Can someone explain an Enterprise Service Bus to me in non-buzzspeak?

Jason Baker picture Jason Baker · Jun 16, 2010 · Viewed 7.3k times · Source

Some of our partners are telling us that our software needs to interact with an Enterprise Service Bus. After researching this a bit, my instinct is to say that this is just buzz speak for saying that we need to have a platform-indpendent way to pass messages back and forth. I'm just trying to get a feel for what our partners are telling us. Am I correct in dismissing our partners' request as just trying to get our software to be more buzzword-compliant, or are they telling us something we should listen to (even if encoded in buzzspeak)?

Answer

T.Rob picture T.Rob · Jul 1, 2010

Although ESB is based on messaging, it is not "just" messaging and not just a buzzword.
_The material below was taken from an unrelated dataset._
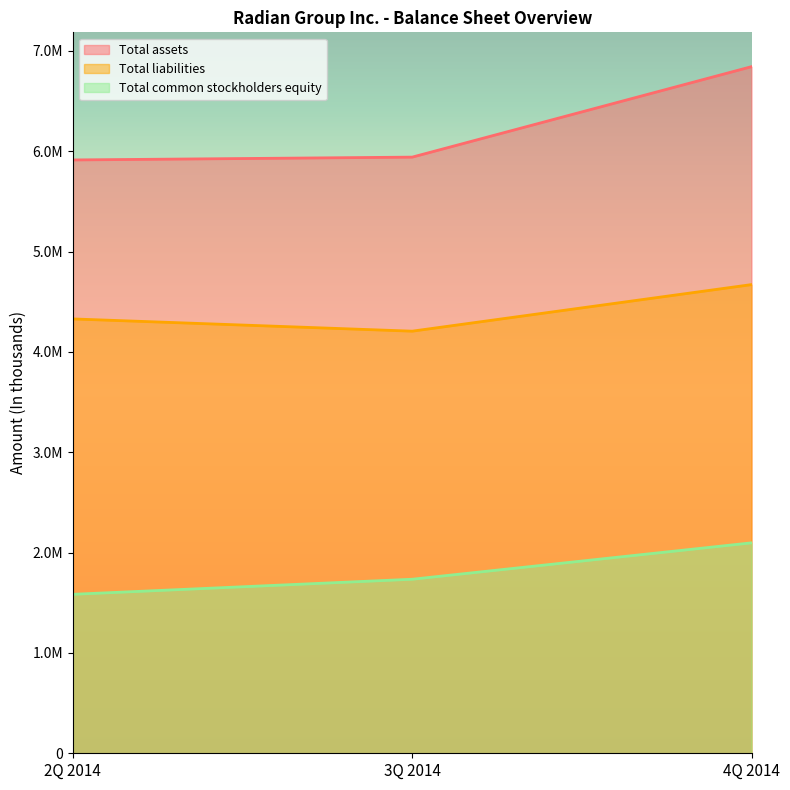

Which series has the widest spread of values?

Total assets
So if you start with plain old async messaging, the early networks tended to be very point-to-point. You had to wire up (i.e. configure through some admin interface) each connection and each pair of destinations and if you dared to move anything around invariably something broke. Because the connection points were wired by hand these networks never achieved high connection density. The incremental cost was too high and did not scale. There was also a lot of access control and policy embedded in the topology. The lack of connection density actually favors this approach to security, even though it inhibits flexibility.

The ESB attempts to address these issues with...

  • Run-time resolution of destinations/services/resources
  • Location transparency
  • Any-to-any connectivity and maximum connection density
  • Architected for redundancy, horizontal scalability, failover
  • Policy, access control, rules externalized from topology
  • Logical messaging network layer implemented atop the physical messaging network layer
  • Common namespace

So when your customer asks for ESB compatibility, they want things like the above. From an application standpoint, this also implies...

  • Avoiding message affinities such as requirements to process in strict sequence or to address requests only to specific nodes instead of to a generic network destination
  • Ability to resolve destinations dynamically at run time (i.e. add another instance of a queue and it automatically starts getting traffic, delete one and traffic routes to the remaining nodes)
  • Requestor and provider apps decoupled from knowing where each other "lives". Requestor makes one connection, regardless of how many services it might need to call
  • Authorize by policy rather than by topology
  • Service provider apps able to recognize and handle dupes (as per JMS spec, see "functional duplicate" due to session handling)
  • Ability to run multiple active instances of a service provider application
  • Instrument the service provider applications so you can inquire on the status of the network or perform a test without sending an actual transaction

On the other hand, if your client cannot articulate these things then they may just want to be able to check a box that says "works with the ESB."